How Your Semantic Layer Strategy Sets Self-Service Up for Success
Centralized data is a prerequisite for self-service solutions in the modern data landscape. Access to data is a significant barrier to delivering data products. Most users don’t have data engineering capabilities. When data is scattered across the business, building access to it is time-consuming. That’s because there are inconsistencies between datasets, and it’s challenging to know what’s available.Data mesh architecture is also essential to facilitate scaling data analytics and self-service across the business. In order enable a self-service architecture, data should be centralized. Meanwhile, access and tools should be decentralized. Each organization should have the flexibility to build data products with enough customization to meet granular needs. Without the data mesh architecture, enterprises are left with one size fits all deployments, which reduce the effectiveness of self-service tools. That architecture is a critical part of keeping solutions development close to user needs.

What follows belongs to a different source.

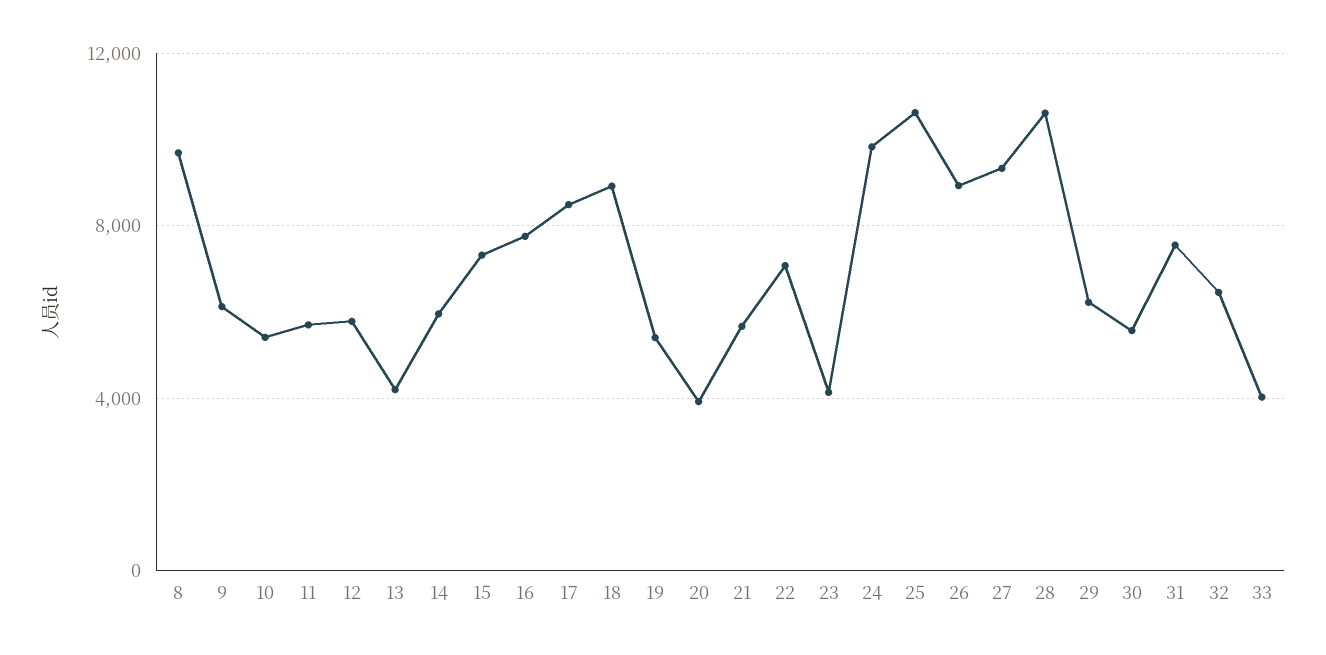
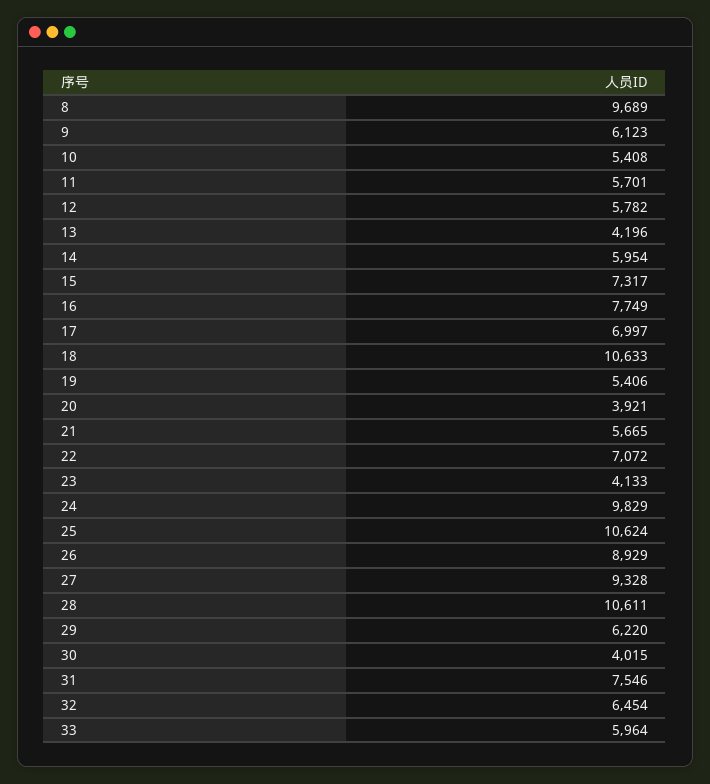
17: 8500 -> 6997
18: 9000 -> 10633
30: 5500 -> 4015
33: 4000 -> 5964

How Governance Comes Into Play
Standard data governance and quality practices are other prerequisites. Low-quality data sabotage data products. Remember this key phrase: Garbage in, garbage out. If users cannot rely on the data, there’s no point in using it to build data products. Security, regulatory compliance, and privacy must also be managed and standardized.
Training and Continuous Learning
Data literacy training is essential to enhancing data accessibility and time-to-insights. Front-line workers can succeed as data product developers and don’t need full-blown data science capabilities. However, there are still pitfalls to avoid and best practices to implement.

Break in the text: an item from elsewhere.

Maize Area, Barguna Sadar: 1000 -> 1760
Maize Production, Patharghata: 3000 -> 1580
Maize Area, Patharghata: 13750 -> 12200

It’s critical that organizations learn how to define data product reliability requirements and develop solutions to meet theml. Data can be overextended so learning about limitations is important. That’s because data can give people the illusion of certainty. Data literacy training prevents those illusions from both happening and exacerbating.

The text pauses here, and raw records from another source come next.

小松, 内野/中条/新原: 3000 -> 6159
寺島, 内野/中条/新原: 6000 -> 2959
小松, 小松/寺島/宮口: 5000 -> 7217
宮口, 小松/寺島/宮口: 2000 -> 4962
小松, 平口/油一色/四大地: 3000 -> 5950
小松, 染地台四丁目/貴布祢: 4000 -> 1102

Data literacy training should also focus on the tools. When selecting self-service tools, the learning curve should be a consideration. How long does it take to train basic and super users? Tools should make workflows simpler, not more complex. Front-line users are not primarily data product developers. Selecting a tool that is intuitive, focused on usability, and full-featured (like a semantic layer) is a critical success factor here.
How Should Users Be Supported?
Self-service requires company-wide support. It is vital to have a data analyst or data scientist available for each business unit. While they won’t be involved in solutions development, they will play a critical role in developing high-quality data products.
That role begins with a use case review. Some data products require higher reliability methods to implement. Having a data professional review each one will catch the small number that do need more intensive attention so users don’t overextend their data and self-service tools.
Then, the data professional should review the approach and solution. The review and approval process helps extend data literacy training. When the methods and solution are not sound, or there is room for improvement, it’s a teachable moment. Reviews prevent a faulty solution from being deployed, and the data professional can use them to teach the user how to improve.
Developing data products with self-service solutions is a partnership between the data team and front-line workers. Decentralizing solutions development speeds up time to insights and frees the data team to take on high-value, complex initiatives. Centralized data, data mesh architecture, intuitive self-service tools, and data literacy are critical strategies to building data products that make your organization soar above the rest.